*TEXTO EXTRAÍDO:*
++++++++++
A estação de esqui suíça é palco do Fórum Econômico Mundial, que reúne empresários, autoridades e celebridades para discutir as questões que pautarão o ano

Por Ana Clara Costa 24 jan 2018, 00h53

Não há evento no mundo que mobilize mais de 3 000 integrantes da elite empresarial, acadêmica e política além do Fórum Econômico Mundial, que acontece anualmente em Davos, uma estação de esqui nos Alpes suíços próxima da fronteira com a Áustria. Exceto as delegações de governos e jornalistas convidados, os participantes desembolsam, no mínimo, 70 mil dólares (o equivalente a 240 mil reais) para viajar até o local, participar dos painéis de discussão, ver e ser visto e, sobretudo, fechar negócio. Davos é um enorme balcão de negócios em que investidores e empresários se encontram ao acaso na máquina de café, em debates ou em reuniões pré-agendadas pela própria organização do evento — e outras acertadas por fora. Os painéis de discussão com acadêmicos e prêmios Nobel dão requinte intelectual à saga dos participantes; o Crystal Awards, que premia celebridades que tenham feito alguma obra social, chama a atenção da mídia para a abertura do evento (já foram premiados Shakira, Leonardo DiCaprio, Matt Damon, e, este ano, Cate Blanchett e Elton John); e a presença de chefes de estado dá relevância política regional e mundial. Mas o carro chefe, que leva o PIB global a patrocinar e comparecer ao evento, é mesmo a sua poderosa ferramenta de networking, que possibilita acordos bilaterais, fusões e aquisições e outros jargões econômicos que resultam em cifras sempre altíssimas — ou prejuízo, a depender do desfecho. (Em 2012, no auge do protecionismo dilmista, autoridades brasileiras romperam, em Davos, um acordo bilateral com o México no setor automotivo, que resultou em perda bilionária para a indústria mexicana).
++++++++++
Continue o texto sobre o Fórum Econômico Mundial em Davos a partir da última frase. As linhas que vêm depois do texto não têm nada a ver com isto.

*DADOS FORNECIDOS:*
++++++++++
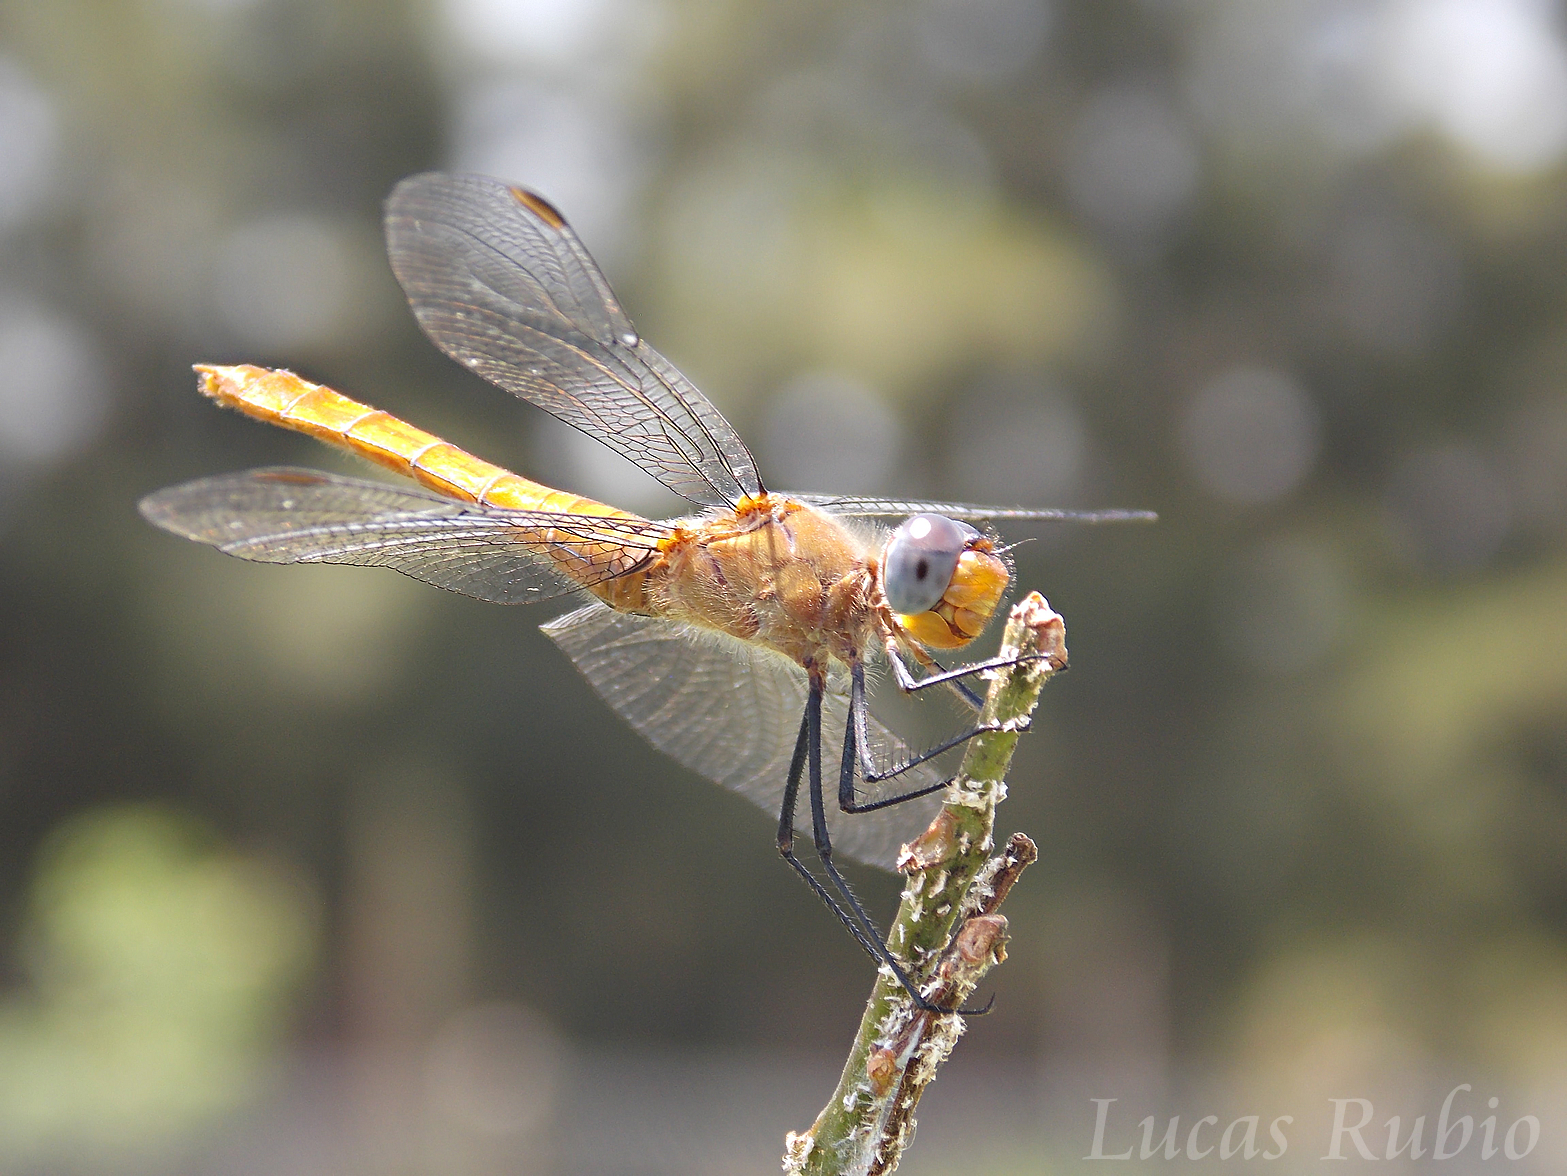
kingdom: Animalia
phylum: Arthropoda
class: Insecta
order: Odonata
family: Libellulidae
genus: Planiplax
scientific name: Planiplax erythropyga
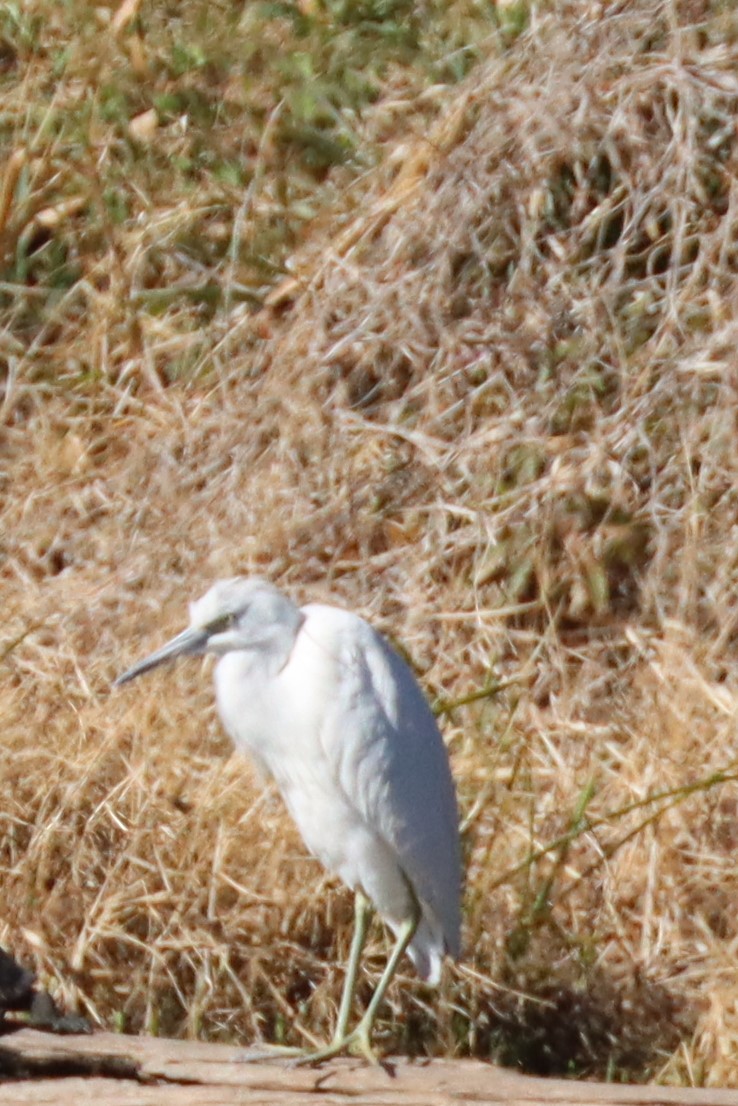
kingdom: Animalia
++++++++++
*RESPOSTA ABAIXO:*
Não fosse essa combinação de networking e marketing, essa mesma elite dificilmente se deslocaria a Davos nem sequer para esquiar. A cidade não oferece atrativos extraordinários — há outras estações na Suíça mais badaladas, como St. Moritz, Gstaad e Zermatt, e que contam com a mesma paisagem alpina e nevada. As acomodações são vistas como frugais para os padrões dos participantes, não há restaurantes estrelados, e o trânsito é tão caótico quanto o de uma marginal em horário de pico, ainda que Davos tenha apenas 11 000 habitantes. Ocorre que, do dia para a noite, desembarcam mais de uma centena de Limusines, Mercedes-Benz e BMWs para fazer o transporte das delegações e de muitos empresários que não querem usar as vans que servem gratuitamente o Fórum e as imediações. Os painéis acontecem dentro de um bunker de 12 000 metros quadrados construído especialmente para abrigar o Fórum, mas os participantes têm de circular entre os hotéis da cidade ao longo do dia, cujos salões se transformam em verdadeiros QGs de empresas em busca de novos clientes ou negócios. Por isso, o tráfego para com certa freqüência e, não raro, os Davos-Men optam por descer dos veículos no meio do caminho e enfrentar o risco de escorregar no gelo molhado das calçadas a perecer no congestionamento. Mas há quem veja o trânsito como vantagem: faz parte da etiqueta de Davos manter a credencial à mostra dentro da van e ter o cartão de visita sempre à mão. Ali pode surgir o primeiro contato para um grande negócio.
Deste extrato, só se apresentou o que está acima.